Sente, con la morte, anche tutta la sofferenza dell'umanità.

Sente che tutto questo è il calice che deve bere, deve far bere a se stesso, accettare il male del mondo, tutto ciò che è terribile, l’avversione contro Dio, tutto il peccato.

E possiamo capire come Gesù, con la sua anima umana, sia terrorizzato davanti a questa realtà, che percepisce in tutta la sua crudeltà: la mia volontà sarebbe non bere il calice, ma la mia volontà è subordinata alla tua volontà, alla volontà di Dio, alla volontà del Padre, che è anche la vera volontà del Figlio.

E così Gesù trasforma, in questa preghiera, l’avversione naturale, l’avversione contro il calice, contro la sua missione di morire per noi; trasforma questa sua volontà naturale in volontà di Dio, in un “sì” alla volontà di Dio.

Questo è il dramma della nostra redenzione, che Gesù tira in alto la nostra volontà, tutta la nostra avversione contro la volontà di Dio e la nostra avversione contro la morte e il peccato, e la unisce con la volontà del Padre: “Non la mia volontà ma la tua”.

Il Venerdì Santo si fa memoria della passione e della morte del Signore; si adora Cristo Crocifisso, si partecipa alle sue sofferenze con la penitenza e il digiuno.
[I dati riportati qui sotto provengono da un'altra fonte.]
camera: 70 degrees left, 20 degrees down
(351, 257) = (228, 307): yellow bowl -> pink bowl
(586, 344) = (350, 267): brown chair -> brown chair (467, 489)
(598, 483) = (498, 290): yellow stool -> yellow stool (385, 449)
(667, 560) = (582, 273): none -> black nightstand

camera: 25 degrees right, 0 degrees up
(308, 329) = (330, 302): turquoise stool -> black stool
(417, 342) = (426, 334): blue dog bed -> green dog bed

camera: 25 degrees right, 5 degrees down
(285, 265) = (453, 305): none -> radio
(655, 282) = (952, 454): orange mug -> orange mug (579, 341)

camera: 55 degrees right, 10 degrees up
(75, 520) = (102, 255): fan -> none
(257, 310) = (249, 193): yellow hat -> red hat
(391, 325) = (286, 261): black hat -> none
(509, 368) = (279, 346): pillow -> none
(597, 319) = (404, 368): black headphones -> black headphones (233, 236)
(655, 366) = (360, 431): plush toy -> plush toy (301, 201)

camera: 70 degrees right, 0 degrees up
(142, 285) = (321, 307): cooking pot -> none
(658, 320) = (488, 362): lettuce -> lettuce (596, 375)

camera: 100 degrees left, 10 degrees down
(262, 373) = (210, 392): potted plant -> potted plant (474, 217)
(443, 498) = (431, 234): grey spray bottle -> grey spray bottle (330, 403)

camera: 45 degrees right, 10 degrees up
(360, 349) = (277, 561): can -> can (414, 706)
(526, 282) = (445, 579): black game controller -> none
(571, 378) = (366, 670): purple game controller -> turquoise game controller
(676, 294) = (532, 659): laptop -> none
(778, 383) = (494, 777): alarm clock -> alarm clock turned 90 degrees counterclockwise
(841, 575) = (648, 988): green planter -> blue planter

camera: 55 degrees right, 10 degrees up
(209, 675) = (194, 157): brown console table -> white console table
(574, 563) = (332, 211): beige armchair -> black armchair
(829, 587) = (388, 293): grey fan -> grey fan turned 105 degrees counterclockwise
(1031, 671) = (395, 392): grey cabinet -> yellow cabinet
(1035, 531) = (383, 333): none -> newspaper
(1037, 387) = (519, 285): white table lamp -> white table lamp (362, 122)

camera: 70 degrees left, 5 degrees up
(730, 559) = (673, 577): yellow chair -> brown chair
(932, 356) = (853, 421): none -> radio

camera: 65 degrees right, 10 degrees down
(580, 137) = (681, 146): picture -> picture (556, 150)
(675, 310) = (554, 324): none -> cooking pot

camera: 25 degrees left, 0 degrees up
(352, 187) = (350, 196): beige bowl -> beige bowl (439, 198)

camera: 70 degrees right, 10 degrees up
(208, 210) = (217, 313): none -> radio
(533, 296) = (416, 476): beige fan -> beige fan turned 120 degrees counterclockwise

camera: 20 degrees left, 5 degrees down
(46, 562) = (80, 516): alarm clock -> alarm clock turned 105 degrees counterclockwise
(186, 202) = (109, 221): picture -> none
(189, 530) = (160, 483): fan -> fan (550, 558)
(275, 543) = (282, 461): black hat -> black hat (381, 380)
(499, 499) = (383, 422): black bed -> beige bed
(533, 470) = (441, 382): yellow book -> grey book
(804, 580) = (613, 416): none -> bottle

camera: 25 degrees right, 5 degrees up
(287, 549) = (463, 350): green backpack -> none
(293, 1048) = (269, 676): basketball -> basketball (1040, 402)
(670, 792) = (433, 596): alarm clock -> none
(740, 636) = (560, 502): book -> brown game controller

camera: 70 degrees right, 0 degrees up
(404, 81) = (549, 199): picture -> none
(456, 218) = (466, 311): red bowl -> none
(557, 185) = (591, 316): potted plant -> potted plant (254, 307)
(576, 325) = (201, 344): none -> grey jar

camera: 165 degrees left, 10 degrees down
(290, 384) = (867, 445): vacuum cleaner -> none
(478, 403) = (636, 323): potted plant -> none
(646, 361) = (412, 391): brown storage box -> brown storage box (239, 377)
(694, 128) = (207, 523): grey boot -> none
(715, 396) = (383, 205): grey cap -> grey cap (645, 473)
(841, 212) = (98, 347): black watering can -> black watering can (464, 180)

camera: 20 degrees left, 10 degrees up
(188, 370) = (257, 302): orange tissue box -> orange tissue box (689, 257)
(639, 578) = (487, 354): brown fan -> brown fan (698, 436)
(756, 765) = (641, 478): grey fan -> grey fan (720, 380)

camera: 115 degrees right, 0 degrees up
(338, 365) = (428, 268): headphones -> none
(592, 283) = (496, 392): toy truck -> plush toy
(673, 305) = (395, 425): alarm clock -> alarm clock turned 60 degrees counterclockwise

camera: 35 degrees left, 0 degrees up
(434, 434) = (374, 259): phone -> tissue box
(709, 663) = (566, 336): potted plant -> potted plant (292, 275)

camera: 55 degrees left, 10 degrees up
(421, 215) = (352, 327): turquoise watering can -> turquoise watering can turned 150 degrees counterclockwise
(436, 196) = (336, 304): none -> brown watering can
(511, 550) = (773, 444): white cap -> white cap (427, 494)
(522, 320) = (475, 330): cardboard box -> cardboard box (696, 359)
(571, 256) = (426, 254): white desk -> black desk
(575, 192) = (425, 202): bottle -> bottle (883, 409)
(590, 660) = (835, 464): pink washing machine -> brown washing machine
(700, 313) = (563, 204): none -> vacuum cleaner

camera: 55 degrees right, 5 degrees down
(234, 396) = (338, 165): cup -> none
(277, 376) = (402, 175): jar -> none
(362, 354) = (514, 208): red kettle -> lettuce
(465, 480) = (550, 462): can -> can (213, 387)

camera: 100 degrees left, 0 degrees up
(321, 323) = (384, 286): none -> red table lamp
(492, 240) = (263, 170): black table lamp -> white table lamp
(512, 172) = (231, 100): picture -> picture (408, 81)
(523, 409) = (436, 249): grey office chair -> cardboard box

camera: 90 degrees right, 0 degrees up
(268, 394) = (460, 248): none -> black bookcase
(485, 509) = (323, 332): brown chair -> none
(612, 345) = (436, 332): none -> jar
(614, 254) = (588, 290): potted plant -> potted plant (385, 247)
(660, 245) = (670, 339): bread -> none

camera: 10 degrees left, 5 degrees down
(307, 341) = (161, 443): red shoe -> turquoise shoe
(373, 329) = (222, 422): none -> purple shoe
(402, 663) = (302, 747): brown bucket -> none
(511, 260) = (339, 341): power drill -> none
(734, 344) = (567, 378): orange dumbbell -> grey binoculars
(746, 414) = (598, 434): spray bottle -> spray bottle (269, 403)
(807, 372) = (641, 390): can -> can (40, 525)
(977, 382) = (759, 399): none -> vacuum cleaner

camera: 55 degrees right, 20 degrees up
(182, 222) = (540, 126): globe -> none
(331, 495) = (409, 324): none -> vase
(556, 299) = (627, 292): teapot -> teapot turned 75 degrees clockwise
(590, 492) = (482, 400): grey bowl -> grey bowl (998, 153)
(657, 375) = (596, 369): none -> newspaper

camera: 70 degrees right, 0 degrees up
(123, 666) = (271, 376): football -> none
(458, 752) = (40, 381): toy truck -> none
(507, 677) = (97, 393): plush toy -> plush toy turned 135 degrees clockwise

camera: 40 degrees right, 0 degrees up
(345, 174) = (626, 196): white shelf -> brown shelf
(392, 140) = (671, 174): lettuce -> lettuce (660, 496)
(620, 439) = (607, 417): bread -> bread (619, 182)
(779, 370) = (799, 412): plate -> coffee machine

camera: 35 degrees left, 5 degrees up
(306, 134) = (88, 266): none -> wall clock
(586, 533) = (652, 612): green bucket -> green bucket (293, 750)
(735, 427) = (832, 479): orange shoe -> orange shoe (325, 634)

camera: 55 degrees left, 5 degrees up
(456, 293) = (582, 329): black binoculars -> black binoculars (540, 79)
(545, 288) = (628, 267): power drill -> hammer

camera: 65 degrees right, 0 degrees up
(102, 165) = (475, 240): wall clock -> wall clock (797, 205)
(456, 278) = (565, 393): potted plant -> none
Volgendo “lo sguardo a colui che hanno trafitto” (cfr Gv 19,37), ciascuno di noi può attingere dal suo cuore squarciato che effonde sangue ed acqua come da una sorgente; da quel cuore da cui scaturisce l’amore di Dio per ogni uomo riceviamo il suo Spirito.

Partecipando alla santa Veglia del Sabato santo, la Notte centrale di tutto l’Anno Liturgico, faremo memoria del nostro Battesimo, nel quale anche noi siamo stati sepolti con Cristo, per poter con Lui risorgere e partecipare al banchetto del cielo (cfr Ap 19,7-9).

Ma che cosa può voler dire vivere la Settimana Santa per noi?

Che cosa significa seguire Gesù nel suo cammino sul Calvario verso la Croce e la Risurrezione?

Significa che questa è anche la mia, la tua, la nostra strada.

Vivere la Settimana Santa seguendo Gesù non solo con la commozione del cuore; vivere la Settimana Santa seguendo Gesù vuol dire imparare ad uscire da noi stessi per andare incontro agli altri, per andare verso le periferie dell’esistenza, muoverci noi per primi verso i nostri fratelli e le nostre sorelle, soprattutto quelli più lontani, quelli che sono dimenticati, quelli che hanno più bisogno di comprensione, di consolazione, di aiuto.

C’è tanto bisogno di portare la presenza viva di Gesù misericordioso e ricco di amore!